Senate Budget Chairman Judd Gregg’s “Stop Over-Spending” (SOS) plan, announced last week aims at reinstating tight fiscal controls — after letting them erode over many years by gutting pay-as-you-go budget rules and pushing through massive supplemental spending outside of the regular budget process.


The proposal includes a line-item veto for the President to cut wasteful spending and a bipartisan commission for devising solutions to entitlement program shortfalls.


Its main focus, however, is to set deficit caps tied to mandatory spending cuts similar to the Gramm-Rudman-Hollings Deficit Control Act from the mid-1980s. That act, however, proved ineffective and had to be revised multiple times.
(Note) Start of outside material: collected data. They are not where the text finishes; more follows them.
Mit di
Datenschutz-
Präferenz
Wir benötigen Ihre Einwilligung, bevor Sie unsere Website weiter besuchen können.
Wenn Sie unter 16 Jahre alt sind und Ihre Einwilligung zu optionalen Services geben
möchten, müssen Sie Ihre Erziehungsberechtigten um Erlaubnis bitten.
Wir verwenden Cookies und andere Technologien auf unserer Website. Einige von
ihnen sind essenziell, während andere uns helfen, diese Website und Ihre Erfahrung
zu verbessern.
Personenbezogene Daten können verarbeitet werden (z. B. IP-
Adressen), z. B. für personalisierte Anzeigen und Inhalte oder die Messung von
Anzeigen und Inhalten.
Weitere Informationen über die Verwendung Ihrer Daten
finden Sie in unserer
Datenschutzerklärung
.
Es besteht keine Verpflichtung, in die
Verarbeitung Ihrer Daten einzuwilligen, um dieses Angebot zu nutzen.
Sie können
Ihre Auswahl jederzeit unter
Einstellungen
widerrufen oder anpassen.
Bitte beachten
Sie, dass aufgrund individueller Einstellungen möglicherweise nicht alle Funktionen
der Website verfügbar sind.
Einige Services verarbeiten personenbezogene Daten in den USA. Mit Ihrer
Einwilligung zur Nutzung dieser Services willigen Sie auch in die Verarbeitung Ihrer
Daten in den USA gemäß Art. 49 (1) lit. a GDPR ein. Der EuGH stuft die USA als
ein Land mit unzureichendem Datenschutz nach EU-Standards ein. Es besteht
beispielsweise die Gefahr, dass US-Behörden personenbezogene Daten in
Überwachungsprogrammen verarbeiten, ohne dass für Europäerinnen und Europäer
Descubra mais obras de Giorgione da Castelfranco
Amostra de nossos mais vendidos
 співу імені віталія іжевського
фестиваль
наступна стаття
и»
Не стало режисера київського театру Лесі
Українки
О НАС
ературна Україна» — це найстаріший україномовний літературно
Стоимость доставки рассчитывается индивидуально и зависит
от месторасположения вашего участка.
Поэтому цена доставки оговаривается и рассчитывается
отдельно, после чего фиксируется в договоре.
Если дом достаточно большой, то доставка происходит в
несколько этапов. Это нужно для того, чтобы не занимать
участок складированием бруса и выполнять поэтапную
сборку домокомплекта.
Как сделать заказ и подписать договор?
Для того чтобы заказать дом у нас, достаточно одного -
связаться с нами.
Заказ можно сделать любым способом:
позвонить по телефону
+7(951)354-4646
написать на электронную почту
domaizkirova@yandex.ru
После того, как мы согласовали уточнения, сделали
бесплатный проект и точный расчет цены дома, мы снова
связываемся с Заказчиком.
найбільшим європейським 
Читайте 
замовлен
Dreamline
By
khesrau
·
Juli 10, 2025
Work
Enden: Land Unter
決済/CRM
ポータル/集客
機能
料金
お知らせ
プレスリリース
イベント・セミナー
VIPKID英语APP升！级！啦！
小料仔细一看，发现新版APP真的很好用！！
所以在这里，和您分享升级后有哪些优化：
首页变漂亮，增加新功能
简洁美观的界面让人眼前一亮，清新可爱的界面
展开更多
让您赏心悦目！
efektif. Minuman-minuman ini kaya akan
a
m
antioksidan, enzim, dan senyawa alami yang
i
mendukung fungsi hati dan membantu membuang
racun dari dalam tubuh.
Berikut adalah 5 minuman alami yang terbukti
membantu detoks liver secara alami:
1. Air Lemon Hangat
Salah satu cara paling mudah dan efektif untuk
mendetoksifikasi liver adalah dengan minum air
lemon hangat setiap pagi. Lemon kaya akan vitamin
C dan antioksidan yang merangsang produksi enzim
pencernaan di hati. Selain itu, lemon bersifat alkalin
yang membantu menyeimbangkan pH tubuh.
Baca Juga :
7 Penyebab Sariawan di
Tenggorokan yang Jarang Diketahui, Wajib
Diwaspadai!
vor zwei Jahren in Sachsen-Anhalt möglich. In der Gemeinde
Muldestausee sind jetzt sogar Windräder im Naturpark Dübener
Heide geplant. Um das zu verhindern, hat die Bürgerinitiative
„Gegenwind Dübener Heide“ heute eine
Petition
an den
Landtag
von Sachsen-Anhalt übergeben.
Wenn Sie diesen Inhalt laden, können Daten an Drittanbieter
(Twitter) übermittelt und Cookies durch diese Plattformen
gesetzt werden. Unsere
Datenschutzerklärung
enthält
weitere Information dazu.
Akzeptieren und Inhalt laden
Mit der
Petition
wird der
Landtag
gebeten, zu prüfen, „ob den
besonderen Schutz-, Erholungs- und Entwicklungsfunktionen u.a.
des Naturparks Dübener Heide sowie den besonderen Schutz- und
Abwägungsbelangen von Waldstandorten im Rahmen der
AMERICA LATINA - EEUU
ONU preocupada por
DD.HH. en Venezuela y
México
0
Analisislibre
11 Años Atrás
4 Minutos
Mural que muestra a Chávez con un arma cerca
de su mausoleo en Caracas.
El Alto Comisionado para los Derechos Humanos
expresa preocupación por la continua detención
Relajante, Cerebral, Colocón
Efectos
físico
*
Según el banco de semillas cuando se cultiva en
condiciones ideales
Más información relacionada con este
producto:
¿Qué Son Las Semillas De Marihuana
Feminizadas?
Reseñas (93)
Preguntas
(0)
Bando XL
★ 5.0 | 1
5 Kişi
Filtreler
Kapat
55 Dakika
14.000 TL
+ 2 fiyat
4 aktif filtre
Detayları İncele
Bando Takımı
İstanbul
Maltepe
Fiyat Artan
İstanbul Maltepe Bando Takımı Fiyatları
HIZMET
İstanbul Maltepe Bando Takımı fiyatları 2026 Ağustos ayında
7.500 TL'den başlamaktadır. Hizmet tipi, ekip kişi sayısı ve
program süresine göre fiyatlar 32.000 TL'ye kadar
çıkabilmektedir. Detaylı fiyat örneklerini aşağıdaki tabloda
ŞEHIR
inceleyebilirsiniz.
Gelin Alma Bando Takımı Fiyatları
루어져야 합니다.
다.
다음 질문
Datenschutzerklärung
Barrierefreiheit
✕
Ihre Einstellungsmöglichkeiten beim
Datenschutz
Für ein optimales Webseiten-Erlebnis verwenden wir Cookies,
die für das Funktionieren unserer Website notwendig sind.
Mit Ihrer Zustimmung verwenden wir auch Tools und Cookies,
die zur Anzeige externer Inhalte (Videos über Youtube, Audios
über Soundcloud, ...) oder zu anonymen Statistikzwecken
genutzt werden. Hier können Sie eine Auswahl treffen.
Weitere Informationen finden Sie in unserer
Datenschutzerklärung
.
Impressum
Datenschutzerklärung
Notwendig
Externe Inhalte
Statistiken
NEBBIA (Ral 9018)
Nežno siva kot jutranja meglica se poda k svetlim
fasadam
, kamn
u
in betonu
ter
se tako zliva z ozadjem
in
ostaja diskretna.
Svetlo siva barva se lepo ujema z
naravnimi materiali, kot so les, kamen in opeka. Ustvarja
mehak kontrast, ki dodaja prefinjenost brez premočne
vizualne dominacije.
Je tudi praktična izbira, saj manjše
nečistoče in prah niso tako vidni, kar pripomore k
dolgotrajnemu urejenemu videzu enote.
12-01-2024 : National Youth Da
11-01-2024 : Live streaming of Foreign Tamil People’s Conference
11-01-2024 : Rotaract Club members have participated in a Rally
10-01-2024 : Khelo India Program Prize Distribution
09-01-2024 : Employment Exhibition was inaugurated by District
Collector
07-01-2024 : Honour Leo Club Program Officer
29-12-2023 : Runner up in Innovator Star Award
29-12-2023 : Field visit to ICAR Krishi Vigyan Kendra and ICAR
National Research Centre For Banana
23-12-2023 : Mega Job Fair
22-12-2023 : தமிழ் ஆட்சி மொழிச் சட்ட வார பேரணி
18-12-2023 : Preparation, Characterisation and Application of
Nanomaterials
The key to whether lawmakers are really serious about budget process reform is whether proposed changes are based on short-term deficit measures or forward-looking long-term unfunded obligation measures.


Spending control laws based on short-term budget measures are likely to mislead policymakers into adopting inadequate or inappropriate reforms. Imagine if we were to determine the need for Social Security reform based on its net cash flow today–which is in surplus.


And we’ve been here before–we thought the pay-as-you-go constraints from the Budget Enforcement Act had done their job and turned them off in 2002–only to see a federal spending spree like never before. If adopted (which appears unlikely) SOS may work for a time, but history is likely to repeat itself.


The key to a budget process is the budget measures on which spending constraints are based. Using the same old budget measures will not deliver a new process. It’s time to make fundamental changes by adopting more appropriate fiscal yardsticks. Unless budget measures fully reflect the budget problems that lie ahead and correctly reflect the consequences of policy changes, we will continue to lurch from one reform to the next without making any improvement–at best.